Anderson’s coverage of the various elements that make up the life of an active astronaut are comprehensive. We get a chapter devoted to the design of mission patches, and a chapter devoted to the operation of the ISS toilet. His description of the trials of re-adaptation to Earth gravity after five months in space is graphic; don’t plan on reading that chapter while eating. But while all the elements are there, they suffer greatly from not being arranged chronologically. Events from before his first launch are described after his return, and bits and pieces of his stay aboard ISS are presented with no discernable pattern.

• **WHAT THIS EXERCISE ASKS**:
1. Answer these from the review of Anderson's astronaut book:
(a) Which two subjects each get a chapter of their own?
(b) How long had Anderson been in space before the re-adaptation to Earth gravity that the review describes?
(c) What flaw in how the material is arranged does the review point out?
2. Write the next paragraph of the review of Anderson's astronaut book, picking up after its last sentence.

• **LISTED RECORDS**:
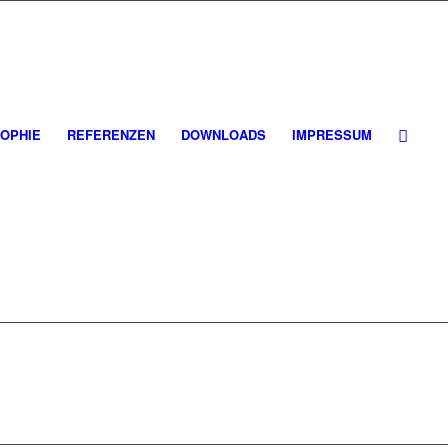
OPHIE
REFERENZEN
DOWNLOADS
IMPRESSUM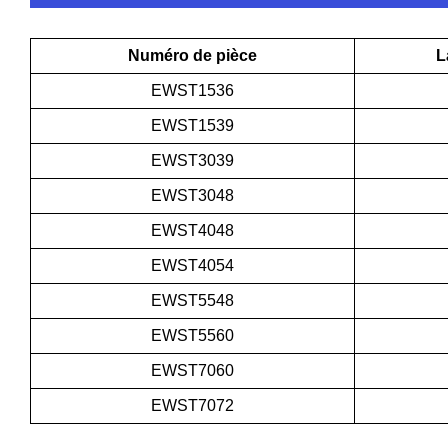
Numéro de pièce
L
EWST1536
EWST1539
EWST3039
EWST3048
EWST4048
EWST4054
EWST5548
EWST5560
EWST7060
EWST7072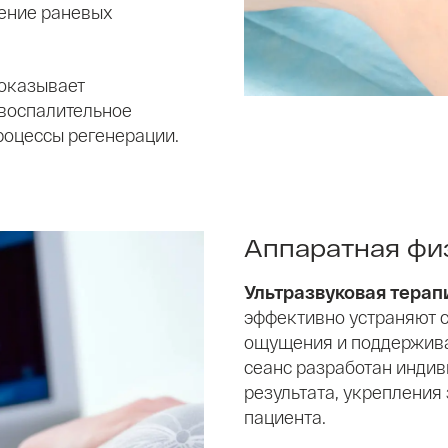
ение раневых
 оказывает
овоспалительное
роцессы регенерации.
Аппаратная фи
Ультразвуковая терап
эффективно устраняют 
ощущения и поддержива
сеанс разработан инди
результата, укрепления
пациента.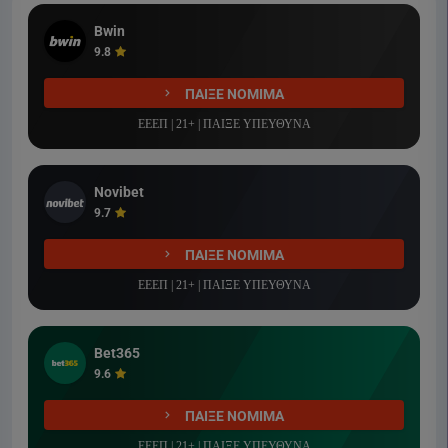
Bwin
9.8
ΠΑΙΞΕ ΝΟΜΙΜΑ
ΕΕΕΠ | 21+ | ΠΑΙΞΕ ΥΠΕΥΘΥΝΑ
Novibet
9.7
ΠΑΙΞΕ ΝΟΜΙΜΑ
ΕΕΕΠ | 21+ | ΠΑΙΞΕ ΥΠΕΥΘΥΝΑ
Bet365
9.6
ΠΑΙΞΕ ΝΟΜΙΜΑ
ΕΕΕΠ | 21+ | ΠΑΙΞΕ ΥΠΕΥΘΥΝΑ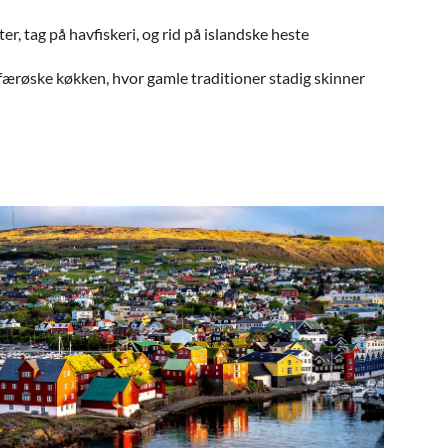
er, tag på havfiskeri, og rid på islandske heste
færøske køkken, hvor gamle traditioner stadig skinner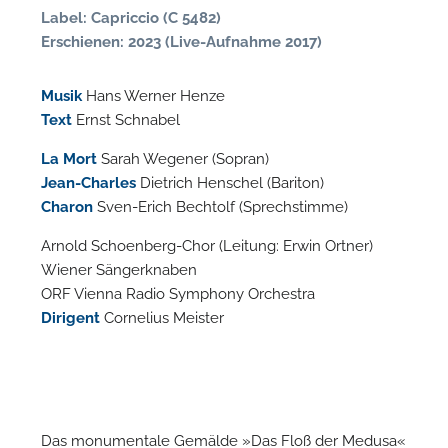
n
Label: Capriccio (C 5482)
Erschienen: 2023 (Live-Aufnahme 2017)
Musik
Hans Werner Henze
Text
Ernst Schnabel
La Mort
Sarah Wegener (Sopran)
Jean-Charles
Dietrich Henschel (Bariton)
Charon
Sven-Erich Bechtolf (Sprechstimme)
Arnold Schoenberg-Chor (Leitung: Erwin Ortner)
N
Wiener Sängerknaben
ORF Vienna Radio Symphony Orchestra
U
Dirigent
Cornelius Meister
u
H
Das monumentale Gemälde »Das Floß der Medusa«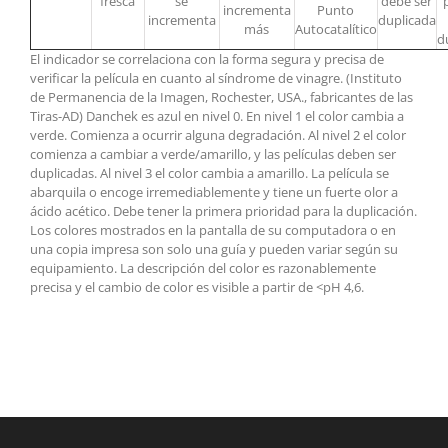
fresca
se
debe ser
incrementa
Punto
incrementa
duplicada
más
Autocatalítico
d
El indicador se correlaciona con la forma segura y precisa de
verificar la película en cuanto al síndrome de vinagre. (Instituto
de Permanencia de la Imagen, Rochester, USA., fabricantes de las
Tiras-AD) Danchek es azul en nivel 0. En nivel 1 el color cambia a
verde. Comienza a ocurrir alguna degradación. Al nivel 2 el color
comienza a cambiar a verde/amarillo, y las películas deben ser
duplicadas. Al nivel 3 el color cambia a amarillo. La película se
abarquila o encoge irremediablemente y tiene un fuerte olor a
ácido acético. Debe tener la primera prioridad para la duplicación.
Los colores mostrados en la pantalla de su computadora o en
una copia impresa son solo una guía y pueden variar según su
equipamiento. La descripción del color es razonablemente
precisa y el cambio de color es visible a partir de <pH 4,6.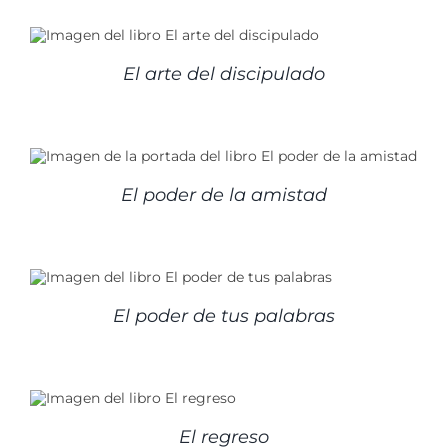
El arte del discipulado
El poder de la amistad
El poder de tus palabras
El regreso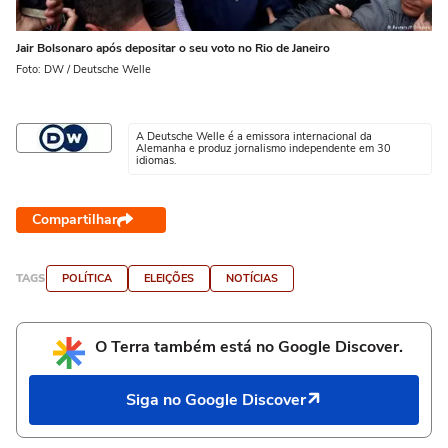
Jair Bolsonaro após depositar o seu voto no Rio de Janeiro
Foto: DW / Deutsche Welle
A Deutsche Welle é a emissora internacional da
Alemanha e produz jornalismo independente em 30
idiomas.
Compartilhar
TAGS
POLÍTICA
ELEIÇÕES
NOTÍCIAS
O Terra também está no Google Discover.
Siga no Google Discover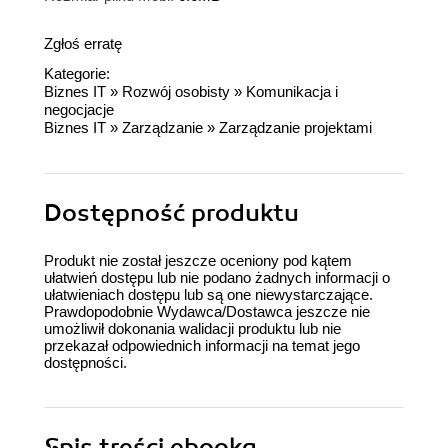
Zgłoś erratę
Kategorie:
Biznes IT
»
Rozwój osobisty
»
Komunikacja i
negocjacje
Biznes IT
»
Zarządzanie
»
Zarządzanie projektami
Dostępność produktu
Produkt nie został jeszcze oceniony pod kątem
ułatwień dostępu lub nie podano żadnych informacji o
ułatwieniach dostępu lub są one niewystarczające.
Prawdopodobnie Wydawca/Dostawca jeszcze nie
umożliwił dokonania walidacji produktu lub nie
przekazał odpowiednich informacji na temat jego
dostępności.
Spis treści
ebooka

• **ANSWERS PER TASK**:
1.
(a) The design of mission patches and the operation of the ISS toilet.
(b) Five months.
(c) The material is not arranged chronologically. Events from before his first launch are described after his return, and parts of his stay aboard ISS appear with no discernible pattern.

2.
There’s one part of this story that’s tough to get a handle on. By Anderson’s admission, he made some mistakes in dealing with his teammates in Mission Control and his bosses in the NASA bureaucracy, and those mistakes eventually led to the statement from the head of the Astronaut Office that he’d likely never fly again. Being marked as “not a team player” is the ultimate sin when it comes to being selected for long missions aboard ISS. Yet when Anderson lists his offenses, they don’t seem to be bad enough to ground him. This reader was left wondering what I’d have thought about him if I’d had a closer seat to the events he describes. It’s clear he sees himself as someone striving for excellence, whose attempts to get others to see his point of view were misunderstood.

As autobiography, this book misses the highest mark of poetry and insight set by a few of Anderson’s peers in the astronaut corps. It is, however, a solid member of the class, which is what he always aspired to be in his personal and professional life.